Not everyone sees eye-to-eye. You might love something that’s reviled by most others. When we at PoP! feel like that, we make an argument In Defense Of…
Superman movies seem to be a rather divisive subject among fandom. Richard Donner’s original film, while being the pioneering work that’s responsible for a lot of what we see on the screen today, still garners its share of giggles and snark. Superman II, while much more action-oriented, also has its detractors (which can’t be helped when you throw a giant saran-wrapped version of your symbol at any dude in any setting). III and IV…what else has to be said? Heck, Man of Steel, despite doing a lot right, has fandom split right down the middle between love and hatred
Only one movie in the Superman oeuvre seems to have fandom united in opinion. Unfortunately, it’s against the movie Superman Returns, which is seen as the biggest blight on the Superman film catalog. While certainly not without its faults – the movie can certainly drag in places – Superman Return honors a past generation of comic book films and paves the way for another. Taken in context with the first two Superman films, Superman Returns is both an emotional sendoff to a bygone era and a welcoming of the new guard.

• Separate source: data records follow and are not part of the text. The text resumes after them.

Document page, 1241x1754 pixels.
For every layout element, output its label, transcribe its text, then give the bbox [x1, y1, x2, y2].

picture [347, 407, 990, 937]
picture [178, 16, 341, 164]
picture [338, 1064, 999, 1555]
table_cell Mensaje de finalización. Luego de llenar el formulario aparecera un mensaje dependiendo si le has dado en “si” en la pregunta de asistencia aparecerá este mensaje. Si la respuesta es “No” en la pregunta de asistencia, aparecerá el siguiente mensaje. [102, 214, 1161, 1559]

Bryan Singer walked away from the X-Men franchise so that he could be in charge of closing the door on one generation and opening the door for the new. Singer and Brandon Routh both pay homage to the classics that gave birth to the ‘superhero’ film genre that has been dominating the box office for a decade-plus. Without the first two Superman movies, ‘superhero’ movies may not even exist – or at least have been delayed for quite some time. Superman Returns is both an homage and a farewell to those films that made movies like Avengers and The Dark Knight possible
In addition, many movie series nowadays just…go away. Some years later, we’re treated to a “reboot” that acts like the former movies never happened. Many of these “reboots” are for the better, as The Amazing Spider-Man and Batman Begins helped wash the taste of ass out of fandom’s mouth that was both Spider-Man 3 and Batman and Robin, respectively. However, the older series never seem to get a proper send-off or a “thank you” for their contributions. Superman Returns served both of those roles, as Singer and company closed the chapter on the original super-hero series and let us move on to new possibilities – in this case, Man of Steel and now “Superman Vs. Batman” (or whatever the official name may be)

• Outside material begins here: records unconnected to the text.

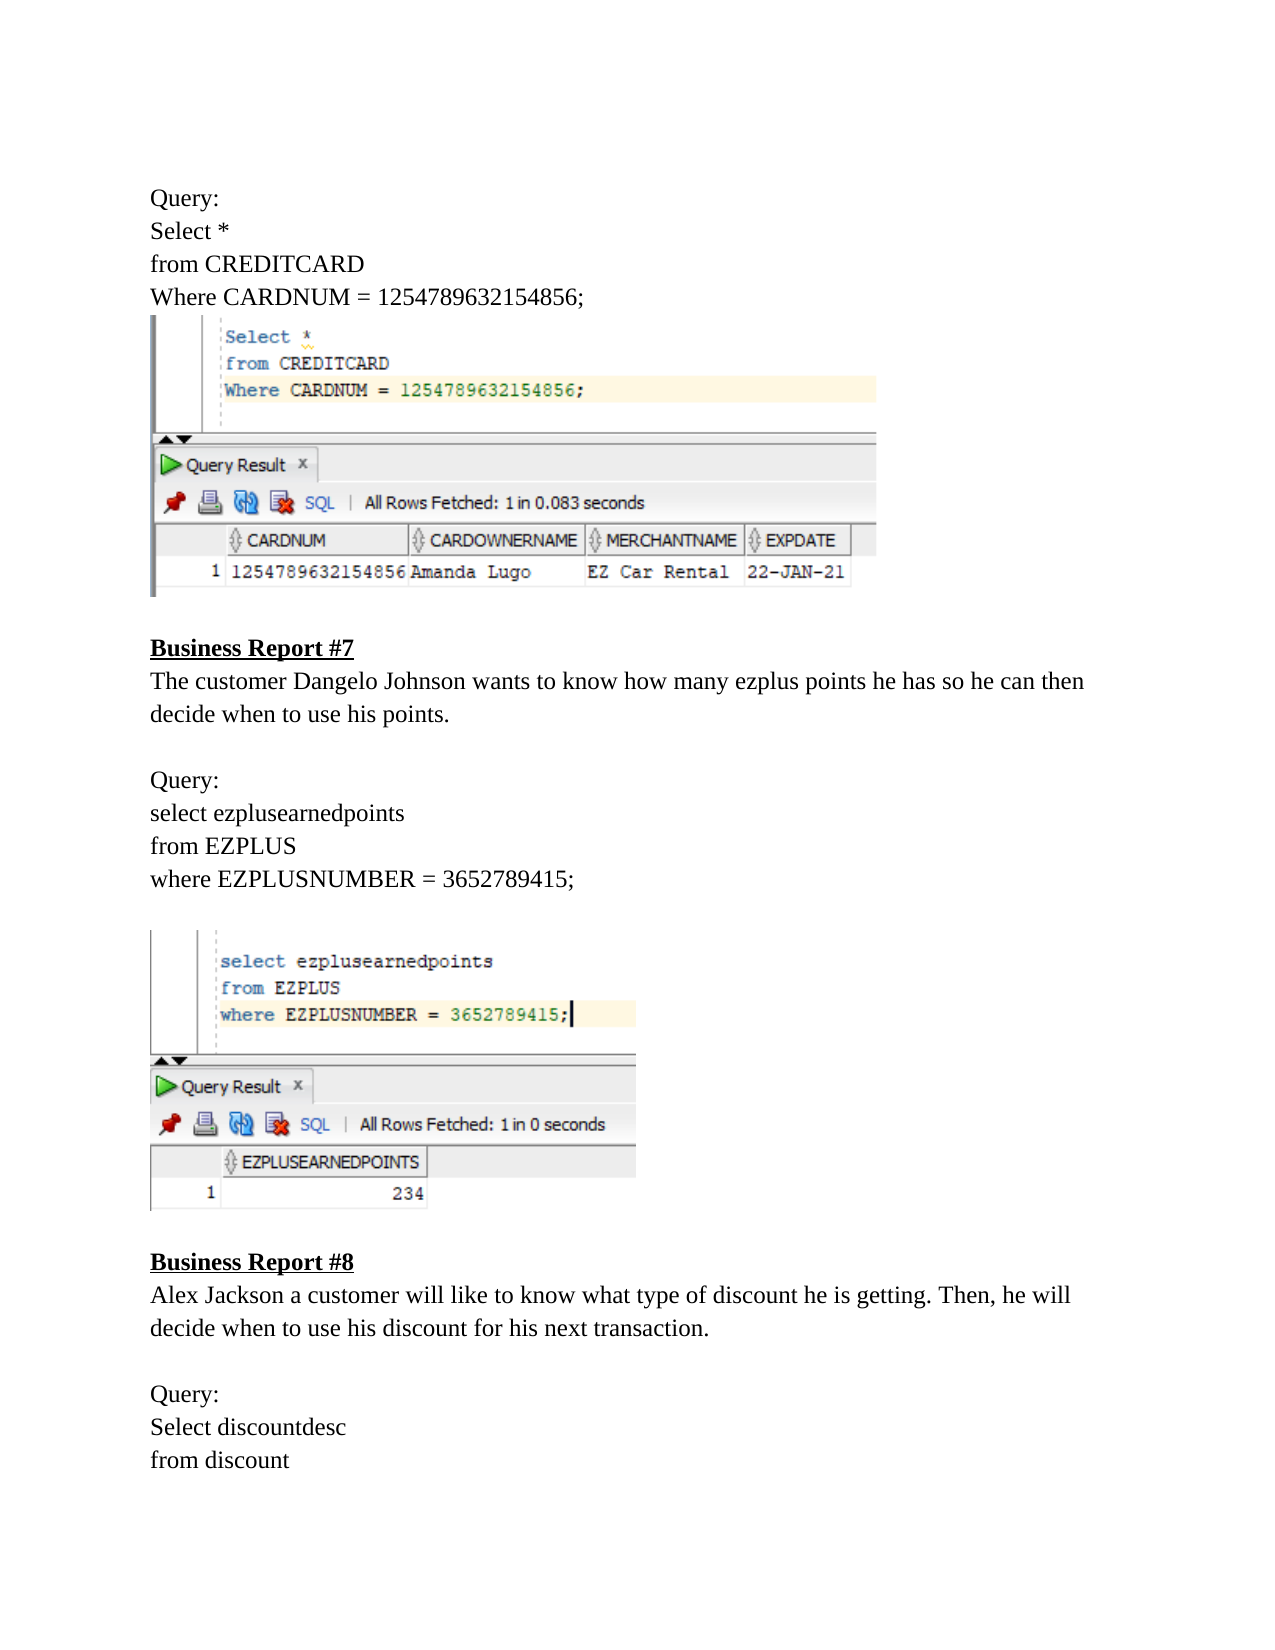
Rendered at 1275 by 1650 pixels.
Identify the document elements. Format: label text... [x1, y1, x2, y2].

text where EZPLUSNUMBER = 3652789415; [150, 864, 1125, 893]
text Query: [150, 183, 1125, 212]
text from EZPLUS [150, 831, 1125, 860]
picture [150, 315, 877, 597]
text Alex Jackson a customer will like to know what type of discount he is getting. Then, he will decide when to use his discount for his next transaction. [150, 1280, 1125, 1342]
text from discount [150, 1445, 1125, 1474]
text Query: [150, 1379, 1125, 1408]
text select ezplusearnedpoints [150, 798, 1125, 827]
text The customer Dangelo Johnson wants to know how many ezplus points he has so he can then decide when to use his points. [150, 666, 1125, 728]
picture [150, 930, 636, 1211]
text Business Report #8 [150, 1247, 1125, 1276]
text Query: [150, 765, 1125, 794]
text Where CARDNUM = 1254789632154856; [150, 282, 1125, 311]
text from CREDITCARD [150, 249, 1125, 278]
text Business Report #7 [150, 633, 1125, 662]
text Select discountdesc [150, 1412, 1125, 1441]
text Select * [150, 216, 1125, 245]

Aside from its larger role as a generation gap, Superman Returns was one of the first microscopic examinations of one of the most recognizable characters in the world that was committed to film. The earlier Superman movies served as introduction and a test of physical prowess. Superman III attempted some exploration with “red kryptonite,” but the result was too silly to be taken seriously. Superman IV was entirely too political to see any kind of character development at all. Superman Returns made Kal-El and Clark Kent walk that fine line between selfish and selfless with the idea of possibly being a father. How would Superman react to having offspring, especially under the conditions that were presented in the film? Does he disrupt the lives of Lois and her new family by stepping in, or does he suffer in silence as he lets them live their own lives? Does it strengthen his resolve to be a role model, or does he focus on self instead? And what is the greater impact of Superman’s personal decision on his responsibility to his adopted home? “Does The World Need A Superman?”

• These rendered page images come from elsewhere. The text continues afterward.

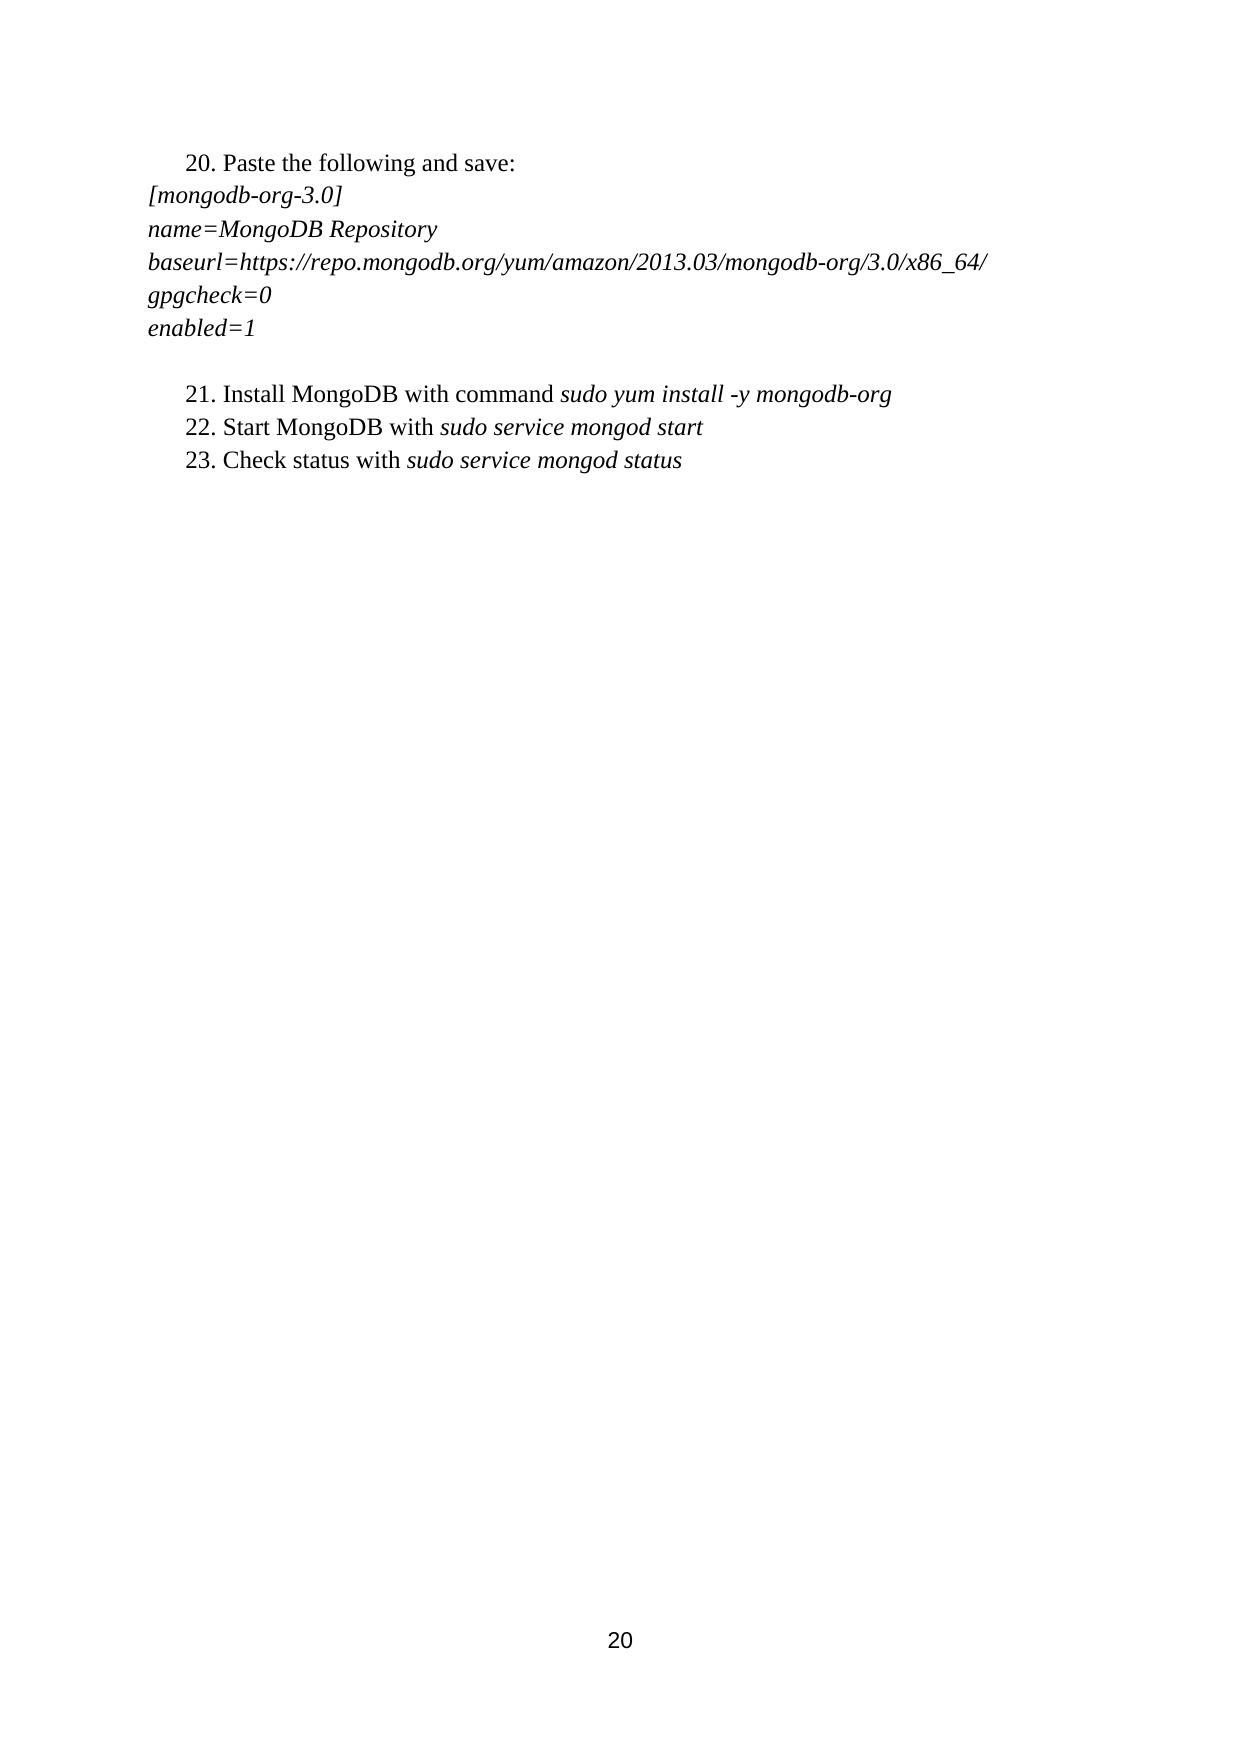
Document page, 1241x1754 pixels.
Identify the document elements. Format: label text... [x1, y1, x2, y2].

text baseurl=https://repo.mongodb.org/yum/amazon/2013.03/mongodb-org/3.0/x86_64/ [148, 247, 1093, 275]
text name=MongoDB Repository [148, 214, 1093, 242]
list Install MongoDB with command sudo yum install -y mongodb-org [185, 379, 1093, 407]
list Check status with sudo service mongod status [185, 445, 1093, 473]
text enabled=1 [148, 313, 1093, 341]
list Paste the following and save: [185, 148, 1093, 176]
list Start MongoDB with sudo service mongod start [185, 412, 1093, 441]
text gpgcheck=0 [148, 280, 1093, 308]
text [mongodb-org-3.0] [148, 181, 1093, 209]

Superman Returns was one of the first stories in film or TV to attempt to answer these questions. Comics had tackled this subject before with Kingdom Come, For The Man Who Has Everything, and Whatever Happened to the Man of Tomorrow?, among others. However, celluloid versions seem to be more interested in what he can do physically and how they can bring that to the big screen. For Superman Returns, the reaction from fans is “not nearly enough.” Indeed, one of the main criticisms against Superman Returns is that the only main action piece is the saving of a plane. On its own, this is a valid criticism – albeit one that can be answered by the overall narrative of the movie being an exploration of the man in Superman. However, this is coming from much of the same group that are now decrying the action in Man of Steel as being too much. Can we pick one of these arguments and stick with it, internet? No wonder studios seem to think it’s impossible to please you guys sometimes
The performances of Superman Returns are also top-notch. Brandon Routh honors the memory of Christopher Reeve with his uncannily spot-on portrayal of Clark Kent and Superman. As for his nemesis…who’s not raising their hand at the moment hoping Kevin Spacey gets to play a leaner, darker Lex Luthor in the next film? Kate Bosworth (Lois Lane), Frank Langella (Perry White), and Parker Posey (Kitty Kowalski) bring both humanity and reverence to their roles as well. Everyone played their part in looking at the character with a sense of reverence and simultaneous relevance so that Superman could be both a larger-than life legend and still relatable to everyone else at the same time
Overall, some of the criticisms of Superman Returns are understandable as this was a movie plagued with problems and that took a whopping 19 years to come to fruition. Fans wanted what they felt was going to be the perfect Superman movie (if they’re even sure of what that is), and instead got what fandom felt was just an over-sentimental love letter to an age of relics. Looking at the film a little closer, however, reveals a lot of heart, some bridge-building toward the future and, most importantly, a movie that truly examined an American icon and what the character means to the world at large – both the fictional one presented in the film and to the real one the movie was presented to.